Prioritize Your Values

       Now try to narrow down this list by combining similar values into a single value (or two if you need to). You want to get this list down to no more than 10-15 values. Using the list of values mentioned above, I ended up with 59 on my list. I had a lot of paring down to do! I eliminated the overlapping values to get it down to the phrases I thought summed up that particular group the best. For example, I eliminated ‘Education’ and ‘Knowledge’ and used ‘Learning’ instead. It took me a while, but I got my list down to 13 values.

       Then you need to prioritize your list of values. You can do this by listing your top value first, then your second highest value, and so on until you’ve prioritized your entire list. If you are having difficulty prioritizing this list, then you might want to try CNN Money’s “The Prioritizer” calculator. The Prioritizer allows you to list up to 15 items and then asks you a series of questions that forces you to choose between each possible pair of goals. Once you’re finished, the calculator will give you a list of your values in priority order according to your choices.

Examine Your Values

       Now that you have your prioritized list of personal values, it’s time to examine these values closely. Are there any that you feel do not fit? Are there any you’d like to change? This can mean dropping a value, adding a value, or tweaking your priorities. Some of your financial goals may require changing your values or priorities, so feel free to reexamine this list at any time.

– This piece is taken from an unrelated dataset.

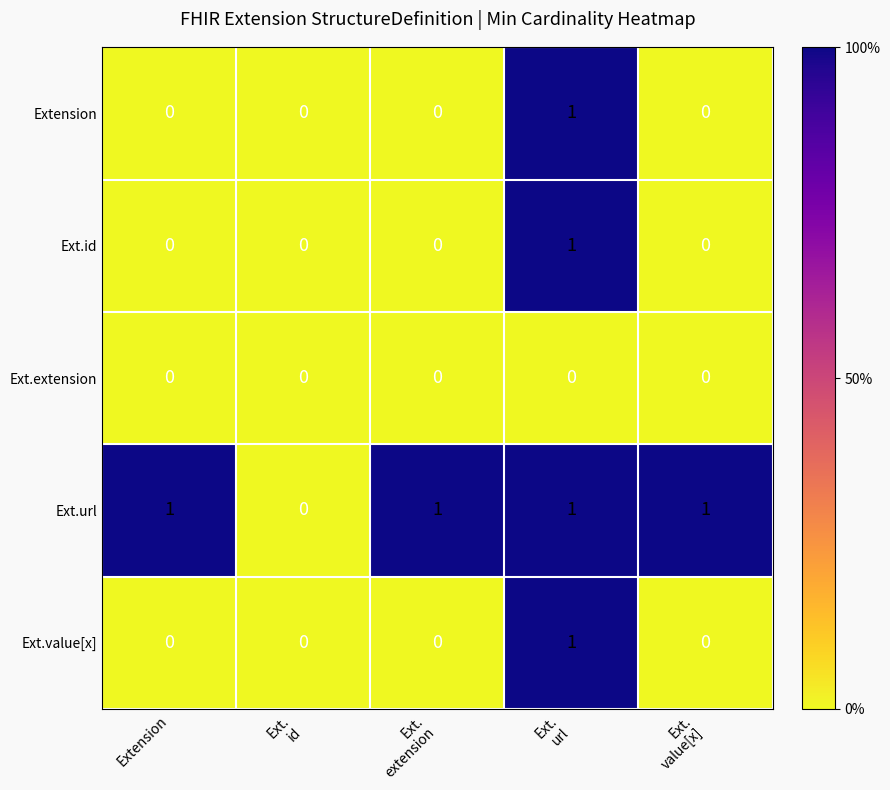

How many Ext.url values are between 1 and 2?

4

       After examining my prioritized list, I decided to drop 3 of the values I had listed leaving me with 10. Here’s the list of my top ten values in order of importance:

      Paul’s Top 10 Values

  1. Faith & Relationship with God
  2. Devotion to Family
  3. Compassion & Love
  4. Giving
  5. Integrity
  6. Curiosity & Wonder
  7. Contentment & Simplicity
  8. Fun & Youthfulness
  9. Prudence & Wisdom
  10. Balance

Evaluate How Your Values Should Affect Your Life

       Finally, it’s time to consider how your specific list of values will affect your life. If these are the things that are most important to you in your life, how should they steer your decisions? You might feel like you’re not following your values very well at this point in your life, but you have the ability to change that right now.

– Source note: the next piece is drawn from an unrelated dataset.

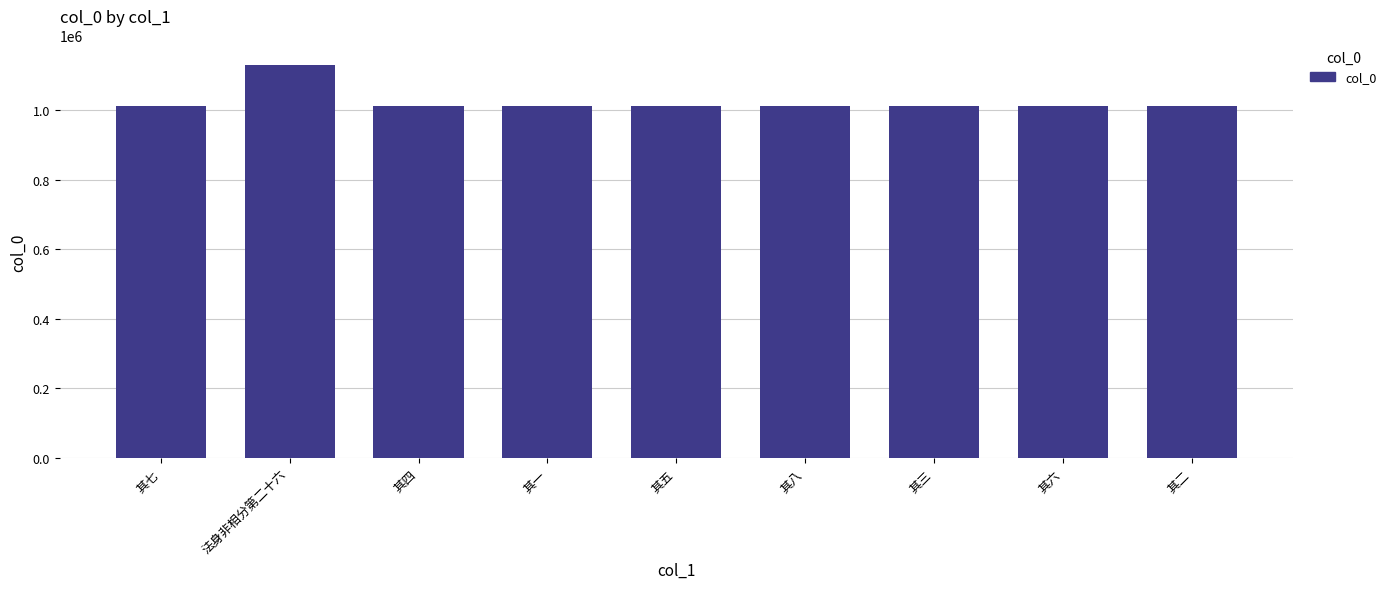

What position from the left is 其二?

9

       With your list of values in hand, you can evaluate any decision with intelligence and confidence. You just have to ask yourself: What should I do in this situation if these are my guiding principles in life? Apply this method to every area of your life, and you’re sure to see your life becoming more aligned with your values. As your situation changes, you might need to revise your values. Adapting to changes in your life will be crucial to your success in accomplishing your goals.

       Now that you have your list of personal values, you can proceed with evaluating and planning your personal finances. These values should help lead you in making the necessary decisions about your goals, priorities, necessities, and the things you’re willing to sacrifice. All of these are important in reaching a financial future that will ultimately make you happy and fulfilled.